Goal:
Copy every line of the following material word for word, but leave the pictures out of your answer.
----- Material supplied -----
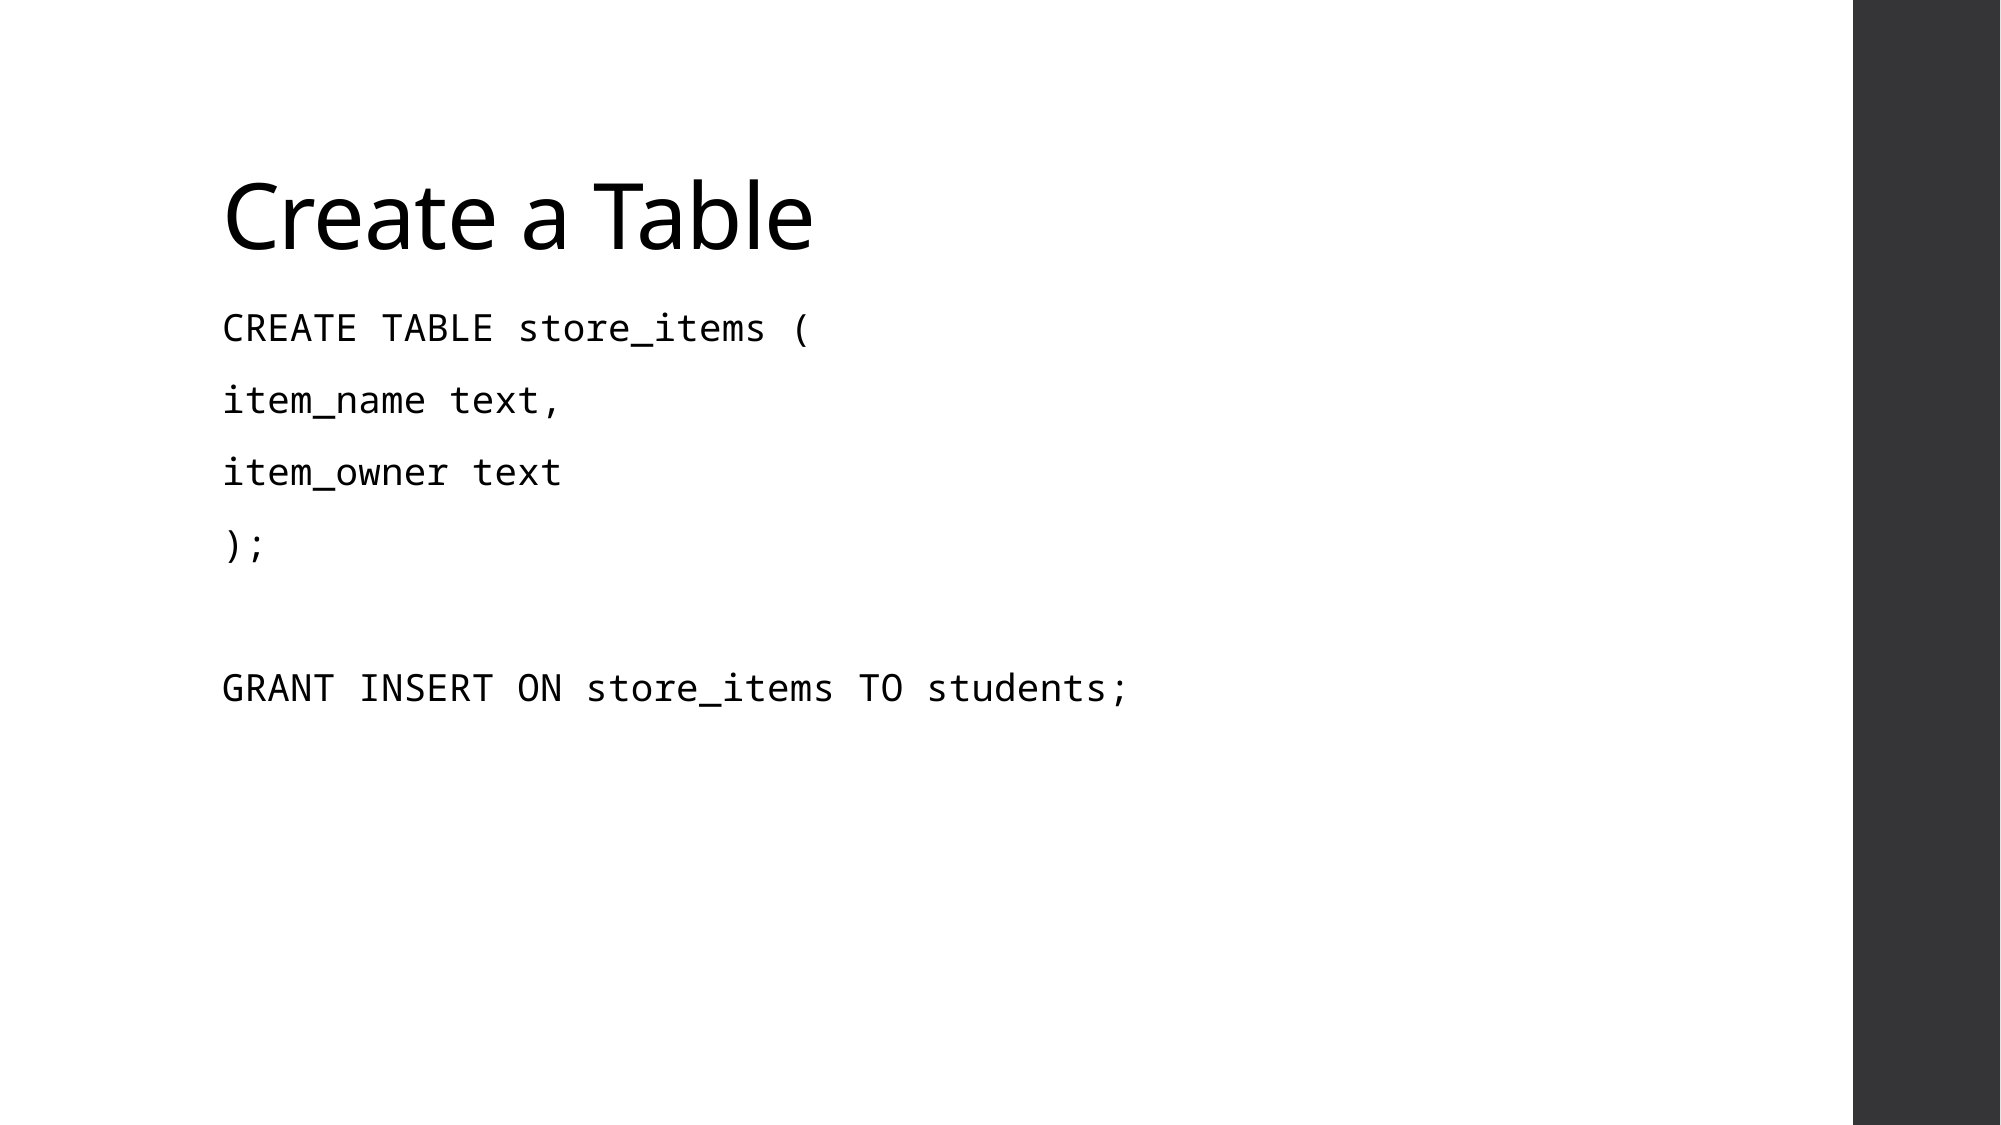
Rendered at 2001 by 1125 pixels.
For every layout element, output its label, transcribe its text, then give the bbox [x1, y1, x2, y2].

list CREATE TABLE store_items ( item_name text, item_owner text ); GRANT INSERT ON store_items TO students; [206, 299, 1617, 1014]
title Create a Table [206, 60, 1797, 278]
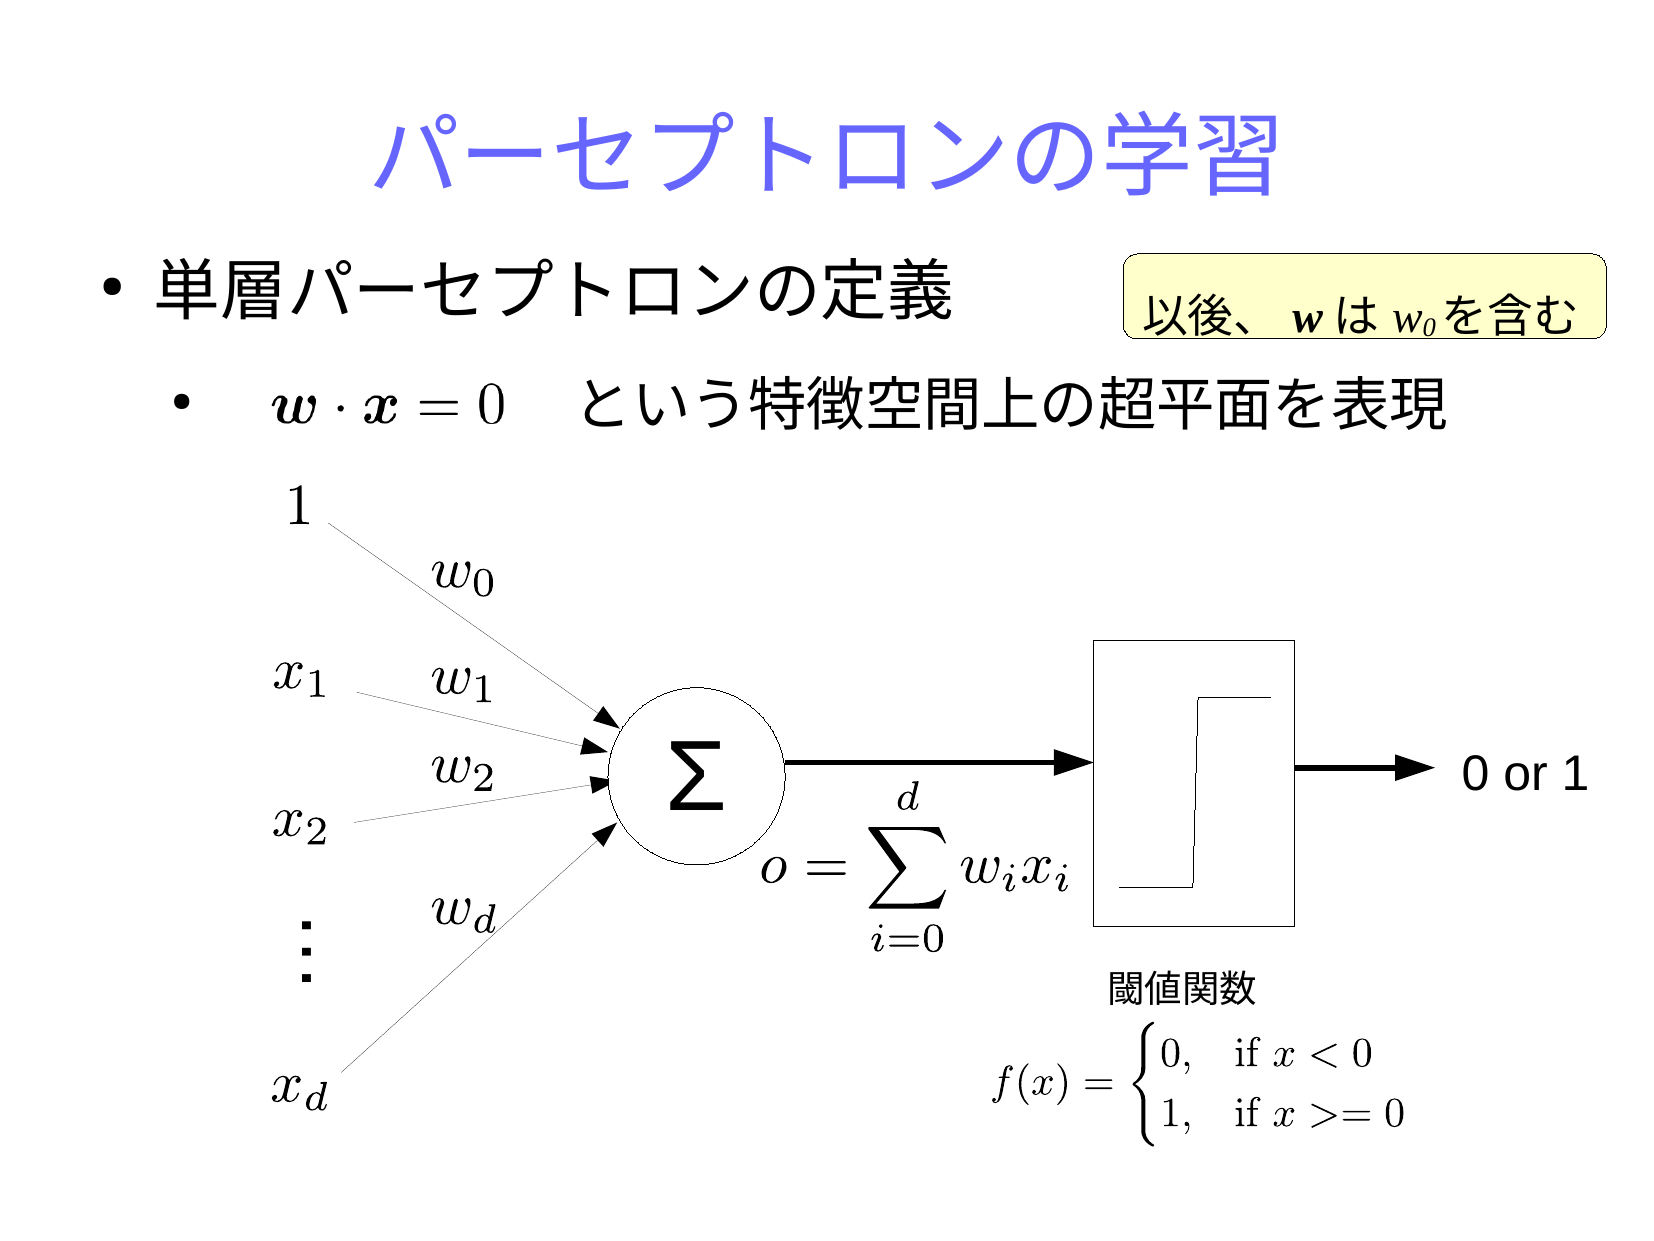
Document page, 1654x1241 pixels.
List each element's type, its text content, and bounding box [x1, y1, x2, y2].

list 単層パーセプトロンの定義 という特徴空間上の超平面を表現 [82, 242, 1571, 963]
picture [431, 898, 496, 933]
picture [992, 1021, 1404, 1147]
text_box Σ [607, 687, 786, 865]
picture [271, 1075, 327, 1111]
picture [273, 662, 325, 697]
picture [431, 756, 493, 791]
picture [271, 383, 504, 424]
text_box 閾値関数 [1092, 951, 1273, 1021]
title パーセプトロンの学習 [82, 49, 1571, 242]
text_box [1093, 640, 1295, 927]
picture [289, 485, 309, 525]
text_box 以後、wはw0を含む [1123, 253, 1607, 339]
text_box 0 or 1 [1446, 738, 1625, 809]
picture [431, 561, 493, 597]
picture [431, 667, 492, 703]
picture [761, 781, 1069, 953]
picture [273, 809, 326, 845]
text_box … [211, 895, 428, 979]
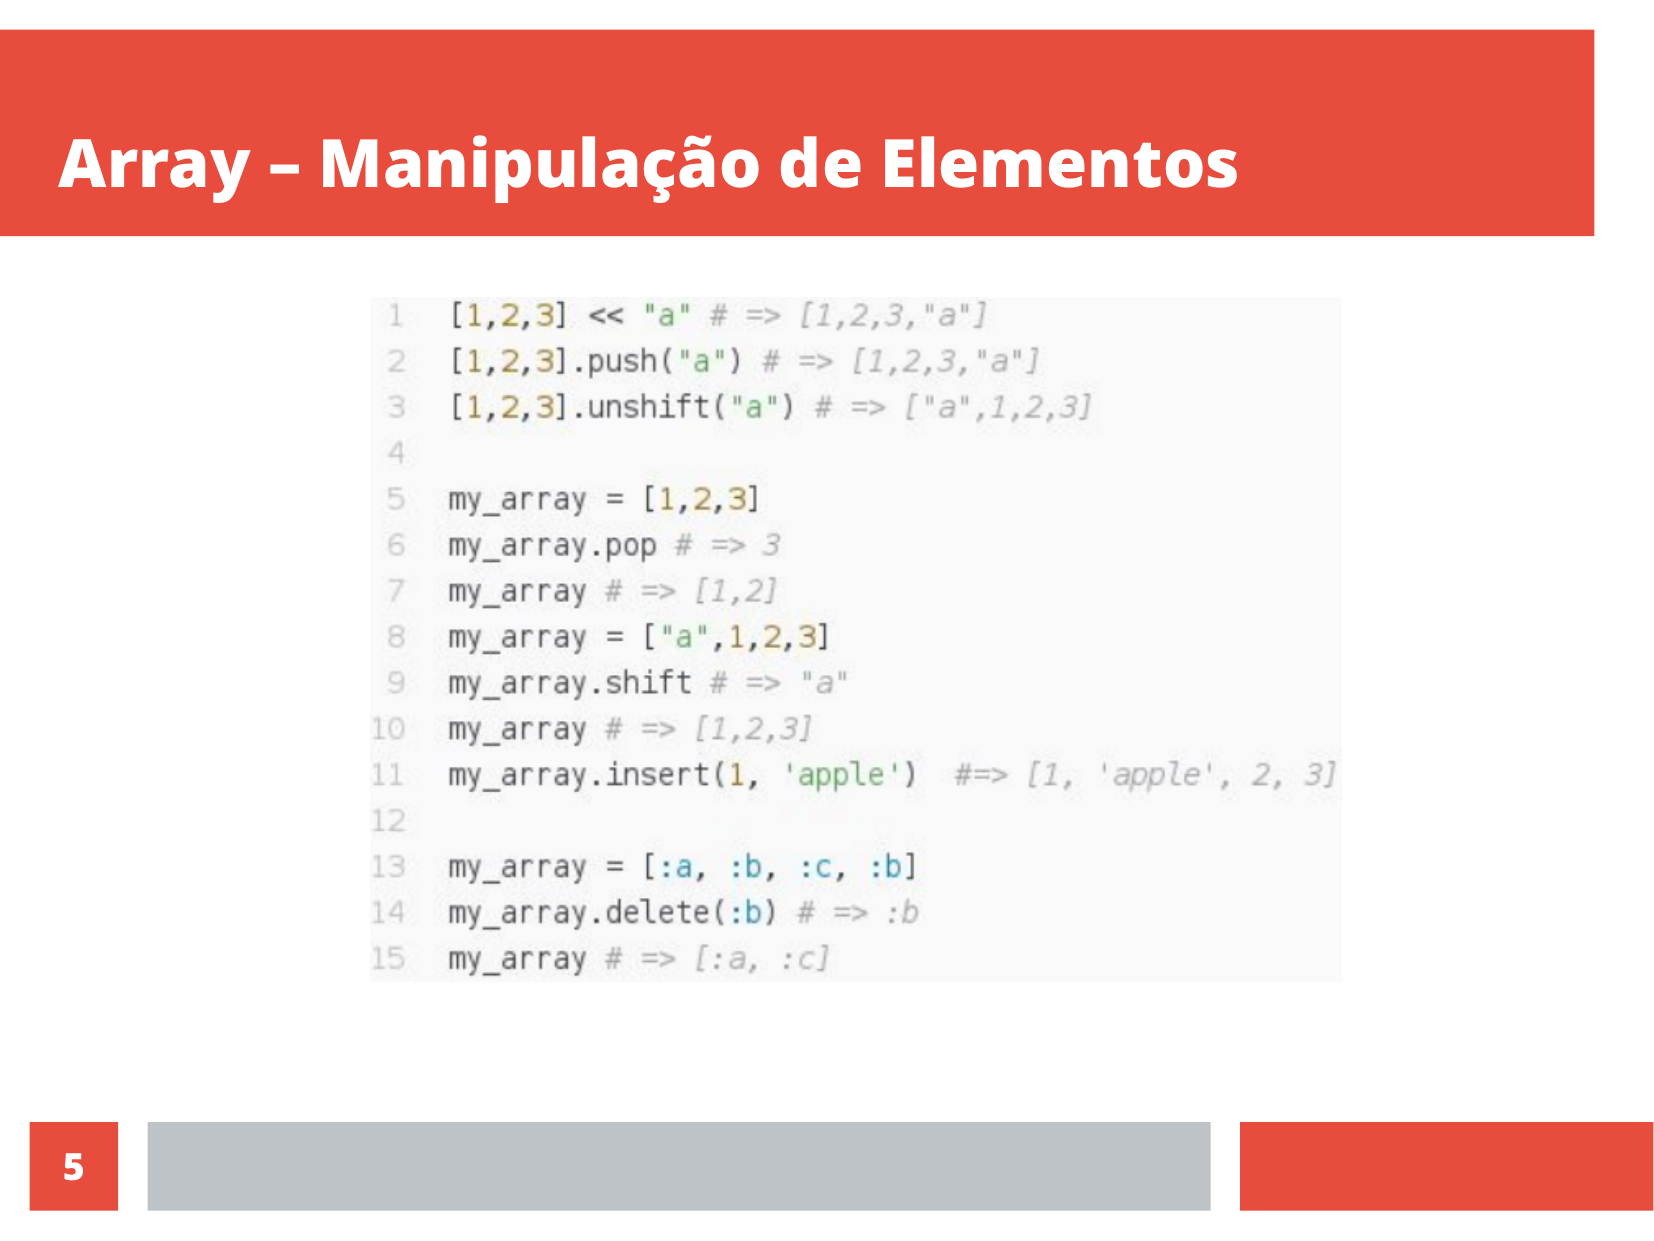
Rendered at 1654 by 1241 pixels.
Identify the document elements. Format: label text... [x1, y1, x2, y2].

picture [370, 297, 1342, 984]
title Array – Manipulação de Elementos [59, 59, 1595, 207]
-----
Correct result:
Rendered at 2001 by 1125 pixels.
For every layout element, output its label, transcribe its text, then give the bbox [x1, y1, x2, y2].

list CREATE TABLE store_items ( item_name text, item_owner text ); GRANT INSERT ON store_items TO students; [206, 299, 1617, 1014]
title Create a Table [206, 60, 1797, 278]
Document page, 1654x1241 pixels.
List each element's type, its text content, and bounding box [x1, y1, x2, y2].

list 単層パーセプトロンの定義 という特徴空間上の超平面を表現 [82, 242, 1571, 963]
picture [431, 898, 496, 933]
picture [992, 1021, 1404, 1147]
text_box Σ [607, 687, 786, 865]
picture [271, 1075, 327, 1111]
picture [273, 662, 325, 697]
picture [431, 756, 493, 791]
picture [271, 383, 504, 424]
text_box 閾値関数 [1092, 951, 1273, 1021]
title パーセプトロンの学習 [82, 49, 1571, 242]
text_box [1093, 640, 1295, 927]
picture [289, 485, 309, 525]
text_box 以後、wはw0を含む [1123, 253, 1607, 339]
text_box 0 or 1 [1446, 738, 1625, 809]
picture [431, 561, 493, 597]
picture [431, 667, 492, 703]
picture [761, 781, 1069, 953]
picture [273, 809, 326, 845]
text_box … [211, 895, 428, 979]
Rendered at 1654 by 1241 pixels.
Identify the document elements. Format: label text... [x1, y1, x2, y2].

picture [370, 297, 1342, 984]
title Array – Manipulação de Elementos [59, 59, 1595, 207]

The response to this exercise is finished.